News | Computed Tomography (CT) | March 24, 2021

RSIP Vision Unveils Metal Implant and Anatomical Segmentation Tool

Groundbreaking module joins RSIP Vision’s existing AI-based Orthopedic Segmentation Solutions, ensuring accurate and successful procedures

RSIP Vision, a leading innovator in medical imaging through advanced artificial intelligence (AI) and computer vision solutions, announced an advanced joint segmentation tool for detailed, non-invasive planning of revision arthroplasty and other orthopedic procedures for patients with pre-existing metal implants.

March 24, 2021 — RSIP Vision, a leading innovator in medical imaging through advanced artificial intelligence (AI) and computer vision solutions, announced an advanced joint segmentation tool for detailed, non-invasive planning of revision arthroplasty and other orthopedic procedures for patients with pre-existing metal implants. This powerful AI-based software module enables quick and accurate segmentation of different joints from computed tomography (CT) scans of hips, knees, shoulder and spines. It provides precise measurements of the geometry of joints, including complicated cases of joints with existing metallic orthopedic implants. RSIP Vision’s deep learning algorithms provide a solution for the artifacts associated with metals in CT images, which normally cause severe degradation of medical imaging. This vendor-neutral technology will be available to third-party CT manufacturers and medical device vendors, allowing them an improved way to plan and execute both manual and robot-assisted revision arthroplasty procedures.

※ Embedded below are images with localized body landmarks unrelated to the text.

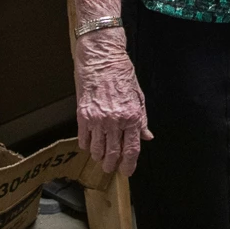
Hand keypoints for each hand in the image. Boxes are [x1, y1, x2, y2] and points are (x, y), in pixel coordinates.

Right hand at [75, 30, 151, 175]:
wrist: (101, 58)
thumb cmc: (121, 73)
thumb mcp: (138, 95)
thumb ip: (141, 119)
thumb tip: (146, 136)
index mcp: (131, 116)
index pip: (132, 149)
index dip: (129, 164)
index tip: (127, 171)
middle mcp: (114, 121)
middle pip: (113, 154)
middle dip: (112, 165)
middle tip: (112, 167)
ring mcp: (97, 119)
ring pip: (97, 150)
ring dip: (99, 157)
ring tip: (101, 158)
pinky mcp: (83, 115)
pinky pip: (83, 139)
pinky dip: (86, 146)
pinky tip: (89, 145)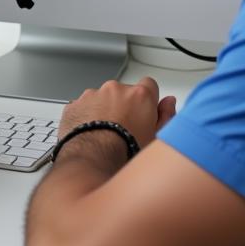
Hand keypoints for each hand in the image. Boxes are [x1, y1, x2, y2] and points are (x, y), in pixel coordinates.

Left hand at [56, 77, 176, 157]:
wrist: (93, 160)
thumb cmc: (126, 153)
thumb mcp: (157, 138)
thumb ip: (166, 115)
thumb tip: (169, 103)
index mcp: (139, 95)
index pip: (149, 85)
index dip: (148, 99)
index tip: (145, 112)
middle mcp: (115, 89)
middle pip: (123, 92)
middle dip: (124, 106)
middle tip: (125, 129)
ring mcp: (93, 95)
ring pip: (102, 99)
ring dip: (104, 110)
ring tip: (106, 135)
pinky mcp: (75, 104)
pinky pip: (83, 107)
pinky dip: (87, 117)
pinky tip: (91, 134)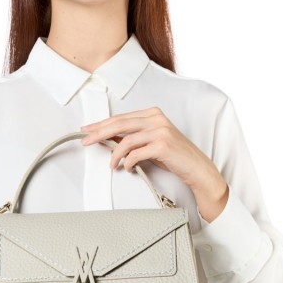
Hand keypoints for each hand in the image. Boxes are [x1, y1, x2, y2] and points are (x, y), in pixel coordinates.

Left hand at [79, 108, 229, 221]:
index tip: (87, 130)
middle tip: (85, 141)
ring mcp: (160, 130)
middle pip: (119, 124)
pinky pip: (136, 153)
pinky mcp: (163, 145)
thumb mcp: (150, 144)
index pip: (121, 118)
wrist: (196, 168)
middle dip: (99, 133)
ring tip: (112, 164)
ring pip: (126, 140)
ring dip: (115, 154)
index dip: (101, 124)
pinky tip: (127, 167)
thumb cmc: (173, 157)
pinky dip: (128, 162)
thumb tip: (107, 141)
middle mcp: (156, 118)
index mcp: (152, 114)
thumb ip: (132, 139)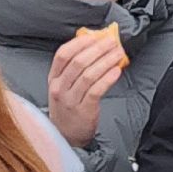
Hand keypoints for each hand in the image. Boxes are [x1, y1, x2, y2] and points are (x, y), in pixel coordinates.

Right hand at [46, 31, 125, 148]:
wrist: (65, 135)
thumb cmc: (68, 107)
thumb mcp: (63, 87)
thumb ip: (74, 69)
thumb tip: (95, 46)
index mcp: (53, 78)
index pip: (63, 55)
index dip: (80, 43)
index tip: (96, 36)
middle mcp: (59, 87)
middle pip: (78, 62)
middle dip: (98, 49)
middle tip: (113, 42)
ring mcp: (70, 99)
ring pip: (89, 75)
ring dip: (106, 61)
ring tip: (119, 53)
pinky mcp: (84, 110)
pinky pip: (97, 90)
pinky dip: (108, 79)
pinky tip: (117, 70)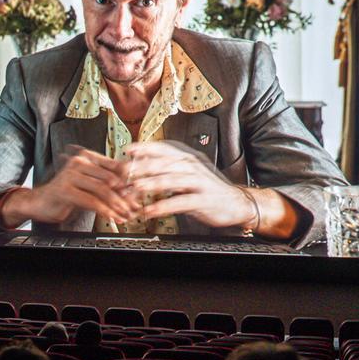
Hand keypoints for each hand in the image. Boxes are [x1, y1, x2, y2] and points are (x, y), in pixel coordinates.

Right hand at [2, 145, 137, 226]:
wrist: (39, 203)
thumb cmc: (65, 194)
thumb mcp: (88, 187)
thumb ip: (105, 185)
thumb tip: (130, 193)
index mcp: (86, 157)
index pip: (114, 166)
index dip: (129, 181)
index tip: (139, 194)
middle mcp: (78, 162)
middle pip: (110, 179)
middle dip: (125, 196)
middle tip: (134, 207)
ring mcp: (70, 175)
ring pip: (102, 189)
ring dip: (117, 204)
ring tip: (125, 214)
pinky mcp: (64, 189)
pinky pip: (90, 200)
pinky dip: (104, 210)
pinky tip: (112, 217)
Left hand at [121, 140, 253, 227]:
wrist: (234, 202)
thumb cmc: (205, 188)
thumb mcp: (186, 174)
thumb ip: (166, 169)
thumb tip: (139, 165)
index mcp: (186, 159)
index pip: (164, 149)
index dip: (146, 148)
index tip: (128, 150)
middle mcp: (192, 167)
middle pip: (164, 164)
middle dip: (142, 168)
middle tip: (124, 173)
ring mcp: (198, 183)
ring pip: (172, 180)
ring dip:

“One of the most common problems in bone segmentation imaging occurs when a CT scan includes the presence of metals in the bones, either due to previous orthopedic procedures (such as hip replacements) or surgical corrections after a traumatic injury,” said Ron Soferman, CEO of RSIP Vision. “In these cases, the CT images become problematic because of nonstandard absorption values caused by crosstalk between the absorbing pixels and additional artifacts — which result in a challenging image. Moreover, standard segmentation tools can lead to inaccurate outcomes that limit the orthopedic surgeon’s ability to properly plan for the surgery.”

RSIP Vision’s innovative module uses a state-of-the-art deep neural network approach, designed and trained in advance to deal with the presence of metals in CT scans. This module features accurate discernment of the location of metals in the bones, resulting in uniform, accurate and robust segmentation of all the different elements of both bones and implants, as well as exact delineation of metal fragments from the bones. The technology allows the surgeon to plan in an optimal manner. This leads to better preparation and setting of expectations with the patient. In addition, preparing the required implants rather than all the various options makes it more financially beneficial.

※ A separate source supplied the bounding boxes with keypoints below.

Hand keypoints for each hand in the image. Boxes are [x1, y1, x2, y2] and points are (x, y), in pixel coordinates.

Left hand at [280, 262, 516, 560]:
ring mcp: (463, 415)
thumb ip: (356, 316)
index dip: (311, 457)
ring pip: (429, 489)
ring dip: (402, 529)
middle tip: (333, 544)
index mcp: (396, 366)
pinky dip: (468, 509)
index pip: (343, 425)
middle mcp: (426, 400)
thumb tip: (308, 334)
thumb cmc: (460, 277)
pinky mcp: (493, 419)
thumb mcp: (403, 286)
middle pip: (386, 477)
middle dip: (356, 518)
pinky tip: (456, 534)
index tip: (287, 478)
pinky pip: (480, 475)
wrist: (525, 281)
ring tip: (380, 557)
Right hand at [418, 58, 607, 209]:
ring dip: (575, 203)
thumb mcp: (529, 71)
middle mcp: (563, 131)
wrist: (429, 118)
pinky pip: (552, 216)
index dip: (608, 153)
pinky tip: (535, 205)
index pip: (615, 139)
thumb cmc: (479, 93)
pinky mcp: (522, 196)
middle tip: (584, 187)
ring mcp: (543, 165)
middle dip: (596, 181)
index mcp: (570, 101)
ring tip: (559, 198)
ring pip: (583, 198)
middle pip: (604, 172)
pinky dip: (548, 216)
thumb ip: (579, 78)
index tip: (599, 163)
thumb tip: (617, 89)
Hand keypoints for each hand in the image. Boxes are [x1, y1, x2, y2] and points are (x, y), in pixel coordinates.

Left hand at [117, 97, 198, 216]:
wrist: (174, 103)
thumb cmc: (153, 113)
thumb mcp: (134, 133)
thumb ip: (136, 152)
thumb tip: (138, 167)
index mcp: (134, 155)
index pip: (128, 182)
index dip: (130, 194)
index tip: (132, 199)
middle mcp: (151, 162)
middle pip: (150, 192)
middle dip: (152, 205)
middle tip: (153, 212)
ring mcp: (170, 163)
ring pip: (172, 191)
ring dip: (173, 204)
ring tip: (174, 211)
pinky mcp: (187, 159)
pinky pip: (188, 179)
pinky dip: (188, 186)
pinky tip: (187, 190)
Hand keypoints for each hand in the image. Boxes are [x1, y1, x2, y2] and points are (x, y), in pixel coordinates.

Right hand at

This technology may be used in a wide variety of orthopedic use cases, including periprosthetic fractures around implants or fusions, local recurrence of tumors in the presence of implants and repeat femoral neck fracture after fusion.

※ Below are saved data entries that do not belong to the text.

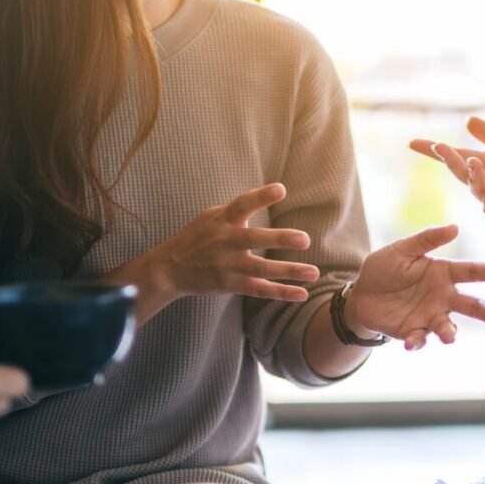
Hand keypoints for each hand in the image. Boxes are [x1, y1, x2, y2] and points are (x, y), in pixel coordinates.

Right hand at [144, 183, 319, 301]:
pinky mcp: (231, 285)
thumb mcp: (211, 216)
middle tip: (304, 239)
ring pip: (262, 269)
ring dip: (289, 271)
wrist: (170, 269)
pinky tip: (302, 293)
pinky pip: (260, 290)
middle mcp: (225, 242)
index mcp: (222, 220)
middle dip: (279, 239)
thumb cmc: (197, 237)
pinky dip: (281, 292)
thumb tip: (266, 196)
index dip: (260, 197)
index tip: (281, 189)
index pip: (241, 205)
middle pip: (253, 239)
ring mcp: (228, 265)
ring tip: (314, 272)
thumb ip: (237, 210)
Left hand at [345, 224, 484, 349]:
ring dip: (449, 333)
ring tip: (449, 338)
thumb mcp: (402, 250)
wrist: (360, 295)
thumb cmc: (384, 268)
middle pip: (473, 306)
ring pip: (449, 328)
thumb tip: (455, 228)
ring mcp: (430, 316)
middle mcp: (443, 297)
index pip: (473, 272)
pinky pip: (421, 339)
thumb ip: (426, 240)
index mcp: (443, 273)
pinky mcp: (414, 332)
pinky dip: (418, 342)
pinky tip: (410, 343)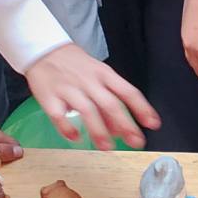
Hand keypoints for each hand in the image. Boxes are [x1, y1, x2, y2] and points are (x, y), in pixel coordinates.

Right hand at [25, 43, 159, 149]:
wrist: (44, 50)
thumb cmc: (76, 66)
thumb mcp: (98, 76)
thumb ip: (109, 101)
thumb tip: (121, 130)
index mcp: (104, 74)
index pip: (128, 92)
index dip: (142, 108)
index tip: (153, 124)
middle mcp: (89, 81)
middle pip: (110, 103)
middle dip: (125, 124)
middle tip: (136, 142)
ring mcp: (69, 88)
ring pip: (87, 110)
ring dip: (99, 131)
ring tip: (107, 147)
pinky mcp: (49, 96)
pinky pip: (58, 115)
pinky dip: (67, 128)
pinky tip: (75, 138)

“This module is a vital and important contribution to the treatment of patients undergoing orthopedic procedures since many patients undergo additional or follow-up procedures throughout their lifetime,” said Soferman.

“The advantage of bones and implant segmentation in CT scans is the surgeon's ability to accurately evaluate the bone structure, including significant bone loss in order to optimally prepare for revision surgery,” said Shai Factor, M.D., Orthopedic Surgery Resident, Department of Orthopedic Surgery Tel Aviv Medical Center, Israel. “Assessment and preparation for revision surgery when the condition of the bone surrounding the implant is known in advance enables us to make pre-surgical decisions including which new implant to use and the degree of incision required. This will allow for ordering the desired implant in advance, as well as preparing the patient for the expected outcome and the accompanying rehabilitation process.”